The shift attribute describes a shift of 5 units that should occur for each horizontal row rendered.  This will give the bricks on offset effect.  The grid itself will not change shape - it will still be square.  However, the portion of the bricks that would be rendered outside the bounds of the grid would wrap around and be drawn on the left side of the grid.

This grid would also be useful for creating tiled environments, such as those seen in 2D side scroller games.



Locators
--------

Another very useful thing is the locator.  A locator is an object which contains position and orientation data, but no display information.  They are used to position other objects and provide reference points for the underlying Java program.  (these are used extensively in 3D applications)

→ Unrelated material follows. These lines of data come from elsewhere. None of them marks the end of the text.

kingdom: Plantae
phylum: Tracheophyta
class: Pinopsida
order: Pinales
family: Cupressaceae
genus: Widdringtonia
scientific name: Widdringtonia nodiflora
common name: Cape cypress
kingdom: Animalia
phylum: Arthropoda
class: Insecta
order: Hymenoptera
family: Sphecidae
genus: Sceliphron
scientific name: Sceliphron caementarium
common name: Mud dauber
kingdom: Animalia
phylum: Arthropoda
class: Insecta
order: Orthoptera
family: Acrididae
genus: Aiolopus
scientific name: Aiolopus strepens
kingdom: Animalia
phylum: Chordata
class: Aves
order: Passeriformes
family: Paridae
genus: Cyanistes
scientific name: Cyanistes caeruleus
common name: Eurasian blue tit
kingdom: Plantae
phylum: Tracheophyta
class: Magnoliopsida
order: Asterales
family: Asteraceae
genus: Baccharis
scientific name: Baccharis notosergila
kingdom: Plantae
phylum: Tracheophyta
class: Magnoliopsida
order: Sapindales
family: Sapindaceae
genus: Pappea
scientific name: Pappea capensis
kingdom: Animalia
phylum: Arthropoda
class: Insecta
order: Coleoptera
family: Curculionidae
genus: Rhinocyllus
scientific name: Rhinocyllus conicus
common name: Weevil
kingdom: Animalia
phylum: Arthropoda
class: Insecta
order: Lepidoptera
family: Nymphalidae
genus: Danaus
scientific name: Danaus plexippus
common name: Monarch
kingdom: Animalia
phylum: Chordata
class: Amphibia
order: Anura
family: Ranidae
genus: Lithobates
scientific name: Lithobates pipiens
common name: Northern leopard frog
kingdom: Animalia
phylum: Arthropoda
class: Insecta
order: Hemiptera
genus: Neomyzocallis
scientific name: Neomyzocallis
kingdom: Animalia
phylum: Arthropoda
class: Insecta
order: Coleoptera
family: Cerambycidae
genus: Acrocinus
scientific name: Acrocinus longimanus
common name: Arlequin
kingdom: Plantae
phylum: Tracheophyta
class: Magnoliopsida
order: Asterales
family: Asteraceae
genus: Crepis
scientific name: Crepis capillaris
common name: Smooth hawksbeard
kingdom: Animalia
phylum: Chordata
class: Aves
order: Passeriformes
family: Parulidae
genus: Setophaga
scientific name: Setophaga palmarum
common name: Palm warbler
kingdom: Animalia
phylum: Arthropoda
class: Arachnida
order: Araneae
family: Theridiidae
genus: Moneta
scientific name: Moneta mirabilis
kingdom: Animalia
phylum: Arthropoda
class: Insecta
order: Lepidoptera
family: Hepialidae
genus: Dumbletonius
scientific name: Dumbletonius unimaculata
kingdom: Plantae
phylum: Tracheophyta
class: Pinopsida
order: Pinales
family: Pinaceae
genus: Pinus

For example, say I'm designing a Parchisi board in SVG that will be the graphical interface for a complex Parchisi engine I'm designing in Java.  The artist designs a game board with little squares that will hold game pieces.  They would also put locators at the center of each square so that when it's time to update the position of the game piece, it can simply set it's coordinates to the position of the locator.  For example, say my piece needs to move from board square #6 to board square #8.  If there exists

<locator id="boardSq_8" x="30" y=90"/>

updating becomes a simple matter of changing the position of my playing piece to the location of this locator.  While this can be done by using invisible rectangles and such, it would be cleaner to have a special class of elemnts with no display information at all.

Some variations would include having rotation and scale attributes for locators, a locator that defines an area or a locator grid that returns the locations of squares within the grid.